> **DATA EXTRACT**
___

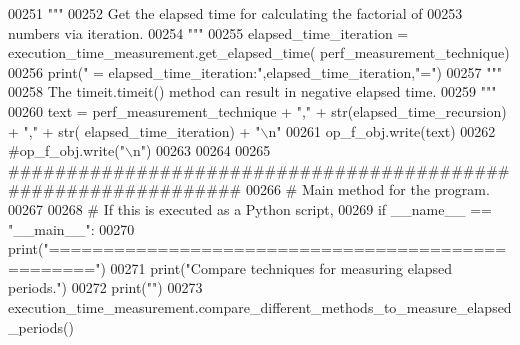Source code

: \begin{DoxyCode}
00251                 \textcolor{stringliteral}{"""}
00252 \textcolor{stringliteral}{                    Get the elapsed time for calculating the factorial of}
00253 \textcolor{stringliteral}{                        numbers via iteration.}
00254 \textcolor{stringliteral}{                """}
00255                 elapsed\_time\_iteration = execution\_time\_measurement.get\_elapsed\_time(
      perf\_measurement\_technique)
00256                 print(\textcolor{stringliteral}{" = elapsed\_time\_iteration:"},elapsed\_time\_iteration,\textcolor{stringliteral}{"="})
00257                 \textcolor{stringliteral}{"""}
00258 \textcolor{stringliteral}{                    The timeit.timeit() method can result in negative elapsed time.}
00259 \textcolor{stringliteral}{                """}
00260                 text = perf\_measurement\_technique + \textcolor{stringliteral}{","} + str(elapsed\_time\_recursion) + \textcolor{stringliteral}{","} + str(
      elapsed\_time\_iteration) + \textcolor{stringliteral}{"\(\backslash\)n"}
00261                 op\_f\_obj.write(text)
00262                 \textcolor{comment}{#op\_f\_obj.write("\(\backslash\)n")}
00263 
00264 
00265 \textcolor{comment}{###############################################################}
00266 \textcolor{comment}{# Main method for the program.}
00267 
00268 \textcolor{comment}{#   If this is executed as a Python script,}
00269 \textcolor{keywordflow}{if} \_\_name\_\_ == \textcolor{stringliteral}{"\_\_main\_\_"}:
00270     print(\textcolor{stringliteral}{"=================================================="})
00271     print(\textcolor{stringliteral}{"Compare techniques for measuring elapsed periods."})
00272     print(\textcolor{stringliteral}{""})
00273     execution\_time\_measurement.compare\_different\_methods\_to\_measure\_elapsed\_periods()
\end{DoxyCode}
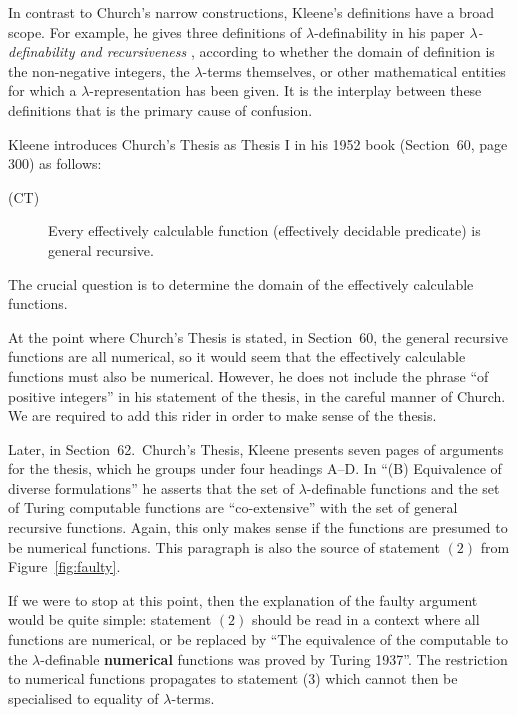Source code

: \documentclass[a4paper]{article}
\begin{document}
In contrast to Church's narrow constructions, Kleene's definitions
have a broad scope. For example, he gives three definitions of
$\lambda$-definability in his paper {\em $\lambda$-definability and
  recursiveness} \cite{Kleene36}, according to whether the domain of
definition is the non-negative integers, the $\lambda$-terms themselves, or
other mathematical entities for which a $\lambda$-representation has
been given. It is the interplay between these definitions that is the
primary cause of confusion.

Kleene introduces Church's Thesis as Thesis I in his 1952 book 
(Section~60, page 300) as follows:

\begin{description}
\item[(CT)] Every effectively calculable function (effectively decidable predicate) is general recursive. 
\end{description}

\noindent
The crucial question is to determine the domain of the effectively
calculable functions.  

At the point where Church's Thesis is stated, in Section~60, the
general recursive functions are all numerical, so it would seem that
the effectively calculable functions must also be numerical.  However,
he does not include the phrase ``of positive integers'' in his
statement of the thesis, in the careful manner of Church. We are
required to add this rider in order to make sense of the thesis.

Later, in Section~62.\ Church's Thesis, Kleene presents seven pages of
arguments for the thesis, which he groups under four headings A--D.  In
``(B) Equivalence of diverse formulations'' he asserts that the set of
$\lambda$-definable functions and the set of Turing computable functions
are ``co-extensive'' with the set of general recursive functions.
Again, this only makes sense if the functions are presumed to be
numerical functions. This paragraph is also the source of statement
$(2)$ from Figure~\ref{fig:faulty}.

If we were to stop at this point, then the explanation of the faulty
argument would be quite simple: statement $(2)$ should be read in a
context where all functions are numerical, or be replaced by ``The
equivalence of the computable to the $\lambda$-definable {\bf numerical}
functions was proved by Turing 1937''. The restriction to numerical
functions propagates to statement (3) which cannot then be specialised
to equality of $\lambda$-terms. 
\end{document}

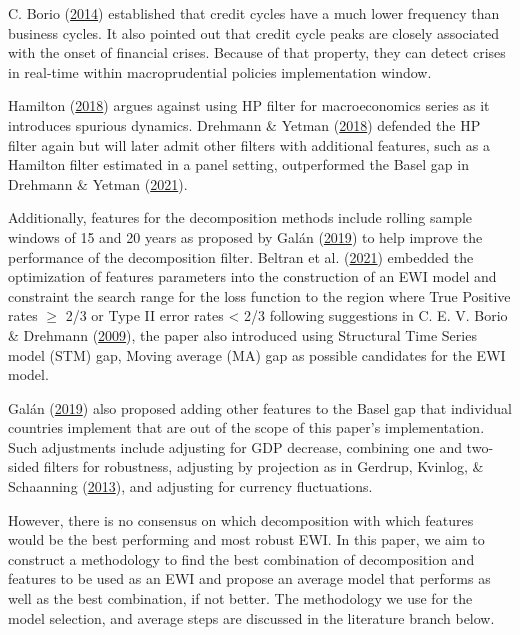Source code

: \documentclass[
  12pt,
]{article}
\begin{document}
C. Borio (\protect\hyperlink{ref-borio_financial_2014}{2014}) established that credit cycles have a much lower frequency than business cycles. It also pointed out that credit cycle peaks are closely associated with the onset of financial crises. Because of that property, they can detect crises in real-time within macroprudential policies implementation window.

Hamilton (\protect\hyperlink{ref-hamilton_why_2018}{2018}) argues against using HP filter for macroeconomics series as it introduces spurious dynamics. Drehmann \& Yetman (\protect\hyperlink{ref-drehmann_why_2018}{2018}) defended the HP filter again but will later admit other filters with additional features, such as a Hamilton filter estimated in a panel setting, outperformed the Basel gap in Drehmann \& Yetman (\protect\hyperlink{ref-drehmann_which_2021}{2021}).

Additionally, features for the decomposition methods include rolling sample windows of 15 and 20 years as proposed by Galán (\protect\hyperlink{ref-galan_measuring_2019}{2019}) to help improve the performance of the decomposition filter. Beltran et al. (\protect\hyperlink{ref-beltran_optimizing_2021}{2021}) embedded the optimization of features parameters into the construction of an EWI model and constraint the search range for the loss function to the region where True Positive rates \(\ge\) 2/3 or Type II error rates \textless{} 2/3 following suggestions in C. E. V. Borio \& Drehmann (\protect\hyperlink{ref-borio_assessing_2009}{2009}), the paper also introduced using Structural Time Series model (STM) gap, Moving average (MA) gap as possible candidates for the EWI model.

Galán (\protect\hyperlink{ref-galan_measuring_2019}{2019}) also proposed adding other features to the Basel gap that individual countries implement that are out of the scope of this paper's implementation. Such adjustments include adjusting for GDP decrease, combining one and two-sided filters for robustness, adjusting by projection as in Gerdrup, Kvinlog, \& Schaanning (\protect\hyperlink{ref-gerdrup_key_2013}{2013}), and adjusting for currency fluctuations.

However, there is no consensus on which decomposition with which features would be the best performing and most robust EWI. In this paper, we aim to construct a methodology to find the best combination of decomposition and features to be used as an EWI and propose an average model that performs as well as the best combination, if not better. The methodology we use for the model selection, and average steps are discussed in the literature branch below.
\end{document}
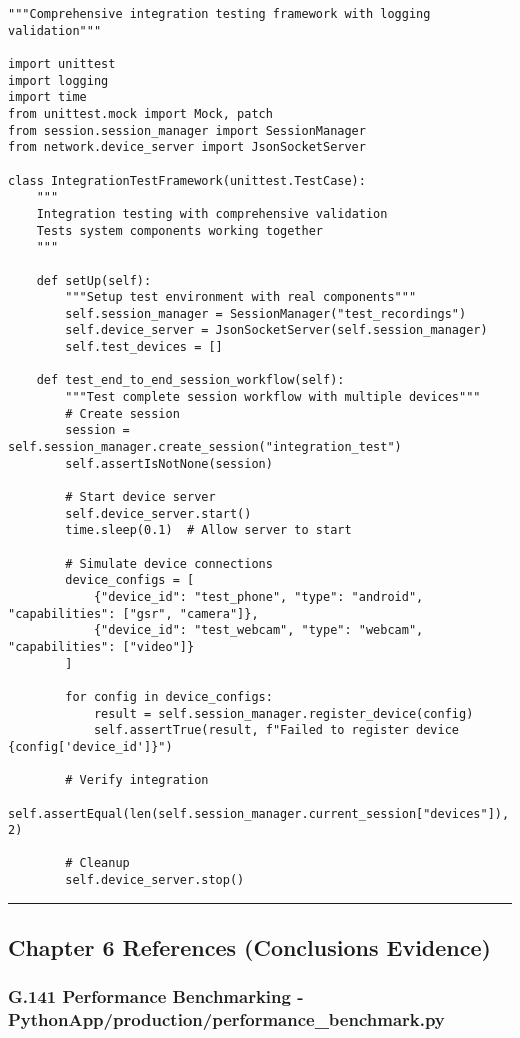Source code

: \documentclass[11pt,a4paper]{article}
\begin{document}
\begin{verbatim}
"""Comprehensive integration testing framework with logging validation"""

import unittest
import logging
import time
from unittest.mock import Mock, patch
from session.session_manager import SessionManager
from network.device_server import JsonSocketServer

class IntegrationTestFramework(unittest.TestCase):
    """
    Integration testing with comprehensive validation
    Tests system components working together
    """

    def setUp(self):
        """Setup test environment with real components"""
        self.session_manager = SessionManager("test_recordings")
        self.device_server = JsonSocketServer(self.session_manager)
        self.test_devices = []

    def test_end_to_end_session_workflow(self):
        """Test complete session workflow with multiple devices"""
        # Create session
        session = self.session_manager.create_session("integration_test")
        self.assertIsNotNone(session)

        # Start device server
        self.device_server.start()
        time.sleep(0.1)  # Allow server to start

        # Simulate device connections
        device_configs = [
            {"device_id": "test_phone", "type": "android", "capabilities": ["gsr", "camera"]},
            {"device_id": "test_webcam", "type": "webcam", "capabilities": ["video"]}
        ]

        for config in device_configs:
            result = self.session_manager.register_device(config)
            self.assertTrue(result, f"Failed to register device {config['device_id']}")

        # Verify integration
        self.assertEqual(len(self.session_manager.current_session["devices"]), 2)

        # Cleanup
        self.device_server.stop()
\end{verbatim}

\hrule

\subsection{Chapter 6 References (Conclusions Evidence)}

\subsubsection{G.141 Performance Benchmarking - PythonApp/production/performance_benchmark.py}
\end{document}
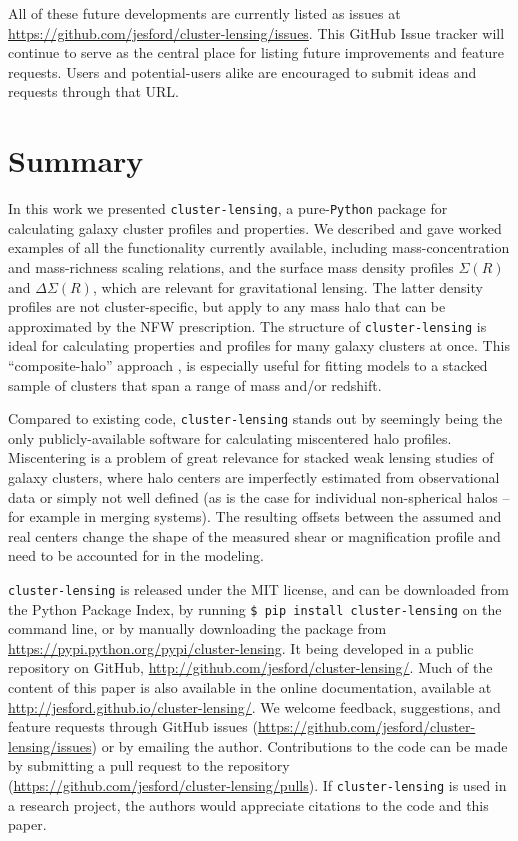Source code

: \documentclass[twocolumn]{aastex6}
\newcommand{\code}{\lstinline[style=codeintext]}
\begin{document}
All of these future developments are currently listed as issues at \url{https://github.com/jesford/cluster-lensing/issues}. This GitHub Issue tracker will continue to serve as the central place for listing future improvements and feature requests. Users and potential-users alike are encouraged to submit ideas and requests through that URL.


\section{Summary}
\label{summary}

In this work we presented \code{cluster-lensing}, a pure-\code{Python} package for calculating galaxy cluster profiles and properties. We described and gave worked examples of all the functionality currently available, including mass-concentration and mass-richness scaling relations, and the surface mass density profiles $\Sigma(R)$ and $\Delta\Sigma(R)$, which are relevant for gravitational lensing. The latter density profiles are not cluster-specific, but apply to any mass halo that can be approximated by the NFW prescription. The structure of \code{cluster-lensing} is ideal for calculating properties and profiles for many galaxy clusters at once. This ``composite-halo'' approach \citep[i.e.][]{Ford15}, is especially useful for fitting models to a stacked sample of clusters that span a range of mass and/or redshift.

Compared to existing code, \code{cluster-lensing} stands out by seemingly being the only publicly-available software for calculating miscentered halo profiles. Miscentering is a problem of great relevance for stacked weak lensing studies of galaxy clusters, where halo centers are imperfectly estimated from observational data or simply not well defined (as is the case for individual non-spherical halos -- for example in merging systems). The resulting offsets between the assumed and real centers change the shape of the measured shear or magnification profile and need to be accounted for in the modeling. 

\code{cluster-lensing} is released under the MIT license, and can be downloaded from the Python Package Index, by running \code{$ pip install cluster-lensing} on the command line, or by manually downloading the package from \url{https://pypi.python.org/pypi/cluster-lensing}. It being developed in a public repository on GitHub, \url{http://github.com/jesford/cluster-lensing/}. Much of the content of this paper is also available in the online documentation, available at \url{http://jesford.github.io/cluster-lensing/}. We welcome feedback, suggestions, and feature requests through GitHub issues (\url{https://github.com/jesford/cluster-lensing/issues}) or by emailing the author. Contributions to the code can be made by submitting a pull request to the repository (\url{https://github.com/jesford/cluster-lensing/pulls}). If \code{cluster-lensing} is used in a research project, the authors would appreciate citations to the code \citep[i.e.][]{clusterlensing} and this paper.
\end{document}
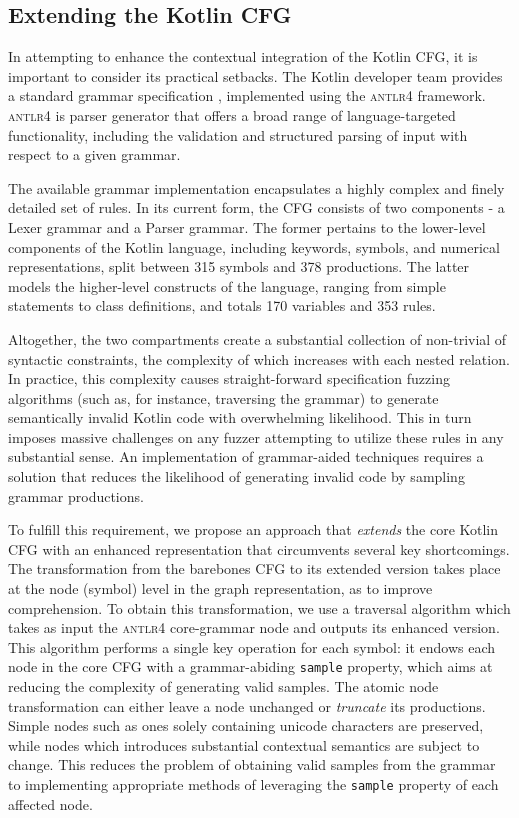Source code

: \subsection{\label{subsec:extending-cfg} Extending the Kotlin CFG}

In attempting to enhance the contextual integration of the Kotlin \gls{CFG},
it is important to consider its practical setbacks.
The Kotlin developer team provides a standard grammar specification \cite{kotlingrammar},
implemented using the \textsc{antlr4} framework.
\textsc{antlr4} \cite{parr2013definitive} is parser generator that
offers a broad range of language-targeted functionality,
including the validation and structured parsing of input
with respect to a given grammar.

The available grammar implementation encapsulates a highly complex 
and finely detailed set of rules.
In its current form, the \gls{CFG} consists of two components - a Lexer grammar
and a Parser grammar.
The former pertains to the lower-level components of the Kotlin language, 
including keywords, symbols, and numerical representations, split between 315 
symbols and 378 productions.
The latter models the higher-level constructs of the language, ranging from
simple statements to class definitions, and totals 170 variables and 353 rules.

Altogether, the two compartments create a substantial collection of non-trivial
of syntactic constraints, the complexity of which increases with each nested
relation.
In practice, this complexity causes straight-forward specification fuzzing algorithms
(such as, for instance, traversing the grammar)
to generate semantically invalid Kotlin code with overwhelming likelihood.
This in turn imposes massive challenges on any fuzzer attempting to utilize these
rules in any substantial sense.
An implementation of grammar-aided techniques requires a
solution that reduces the likelihood of generating invalid code by sampling grammar productions.

To fulfill this requirement, we propose an approach that \textit{extends} the core
Kotlin \gls{CFG} with an enhanced representation that circumvents several key shortcomings.
The transformation from the barebones \gls{CFG} to its extended version takes place
at the node (symbol) level in  the graph representation, as to improve comprehension.
To obtain this transformation, we use a traversal algorithm which takes as input the
\textsc{antlr4} core-grammar node and outputs its enhanced version.
This algorithm performs a single key operation for each symbol:
it endows each node in the core \gls{CFG} with a grammar-abiding \texttt{sample} property,
which aims at reducing the complexity of generating valid samples.
The atomic node transformation can either leave a node unchanged or \textit{truncate} its
productions.
Simple nodes such as ones solely containing unicode characters are preserved, while
nodes which introduces substantial contextual semantics are subject to change.
This reduces the problem of obtaining valid samples from the grammar to implementing
appropriate methods of leveraging the \texttt{sample} property of each affected node.

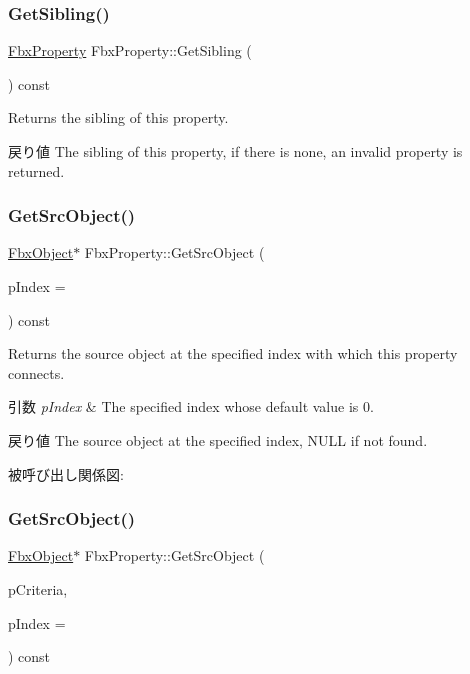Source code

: \subsubsection{\texorpdfstring{Get\+Sibling()}{GetSibling()}}
{\footnotesize\ttfamily \hyperlink{class_fbx_property}{Fbx\+Property} Fbx\+Property\+::\+Get\+Sibling (\begin{DoxyParamCaption}{ }\end{DoxyParamCaption}) const}

Returns the sibling of this property. \begin{DoxyReturn}{戻り値}
The sibling of this property, if there is none, an invalid property is returned. 
\end{DoxyReturn}
\mbox{\label{class_fbx_property_ade290835b0d88b978bc2566e255c5974}} 
\subsubsection{\texorpdfstring{Get\+Src\+Object()}{GetSrcObject()}\hspace{0.1cm}{\footnotesize\ttfamily [1/4]}}
{\footnotesize\ttfamily \hyperlink{class_fbx_object}{Fbx\+Object}$\ast$ Fbx\+Property\+::\+Get\+Src\+Object (\begin{DoxyParamCaption}\item[{const int}]{p\+Index = {} }\end{DoxyParamCaption}) const}

Returns the source object at the specified index with which this property connects. 
\begin{DoxyParams}{引数}
{\em p\+Index} & The specified index whose default value is 0. \\
\hline
\end{DoxyParams}
\begin{DoxyReturn}{戻り値}
The source object at the specified index, N\+U\+LL if not found. 
\end{DoxyReturn}
被呼び出し関係図\+:
\mbox{\label{class_fbx_property_ab7e0cadde56df774a9a52e24be2bcec9}} 
\subsubsection{\texorpdfstring{Get\+Src\+Object()}{GetSrcObject()}\hspace{0.1cm}{\footnotesize\ttfamily [2/4]}}
{\footnotesize\ttfamily \hyperlink{class_fbx_object}{Fbx\+Object}$\ast$ Fbx\+Property\+::\+Get\+Src\+Object (\begin{DoxyParamCaption}\item[{const \hyperlink{class_fbx_criteria}{Fbx\+Criteria} \&}]{p\+Criteria,  }\item[{const int}]{p\+Index = {} }\end{DoxyParamCaption}) const}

___

> **TASK DESCRIPTION**
Pictures aside, print exactly the lines above starting with the one containing "general recursive functions are" and going on through the one containing "argues against using".

> **ANSWER TO THIS EXERCISE**
general recursive functions are all numerical, so it would seem that
the effectively calculable functions must also be numerical.  However,
he does not include the phrase ``of positive integers'' in his
statement of the thesis, in the careful manner of Church. We are
required to add this rider in order to make sense of the thesis.

Later, in Section~62.\ Church's Thesis, Kleene presents seven pages of
arguments for the thesis, which he groups under four headings A--D.  In
``(B) Equivalence of diverse formulations'' he asserts that the set of
$\lambda$-definable functions and the set of Turing computable functions
are ``co-extensive'' with the set of general recursive functions.
Again, this only makes sense if the functions are presumed to be
numerical functions. This paragraph is also the source of statement
$(2)$ from Figure~\ref{fig:faulty}.

If we were to stop at this point, then the explanation of the faulty
argument would be quite simple: statement $(2)$ should be read in a
context where all functions are numerical, or be replaced by ``The
equivalence of the computable to the $\lambda$-definable {\bf numerical}
functions was proved by Turing 1937''. The restriction to numerical
functions propagates to statement (3) which cannot then be specialised
to equality of $\lambda$-terms. 
\end{document}

Source code

: \documentclass[
  12pt,
]{article}
\begin{document}
C. Borio (\protect\hyperlink{ref-borio_financial_2014}{2014}) established that credit cycles have a much lower frequency than business cycles. It also pointed out that credit cycle peaks are closely associated with the onset of financial crises. Because of that property, they can detect crises in real-time within macroprudential policies implementation window.

Hamilton (\protect\hyperlink{ref-hamilton_why_2018}{2018}) argues against using HP filter for macroeconomics series as it introduces spurious dynamics. Drehmann \& Yetman (\protect\hyperlink{ref-drehmann_why_2018}{2018}) defended the HP filter again but will later admit other filters with additional features, such as a Hamilton filter estimated in a panel setting, outperformed the Basel gap in Drehmann \& Yetman (\protect\hyperlink{ref-drehmann_which_2021}{2021}).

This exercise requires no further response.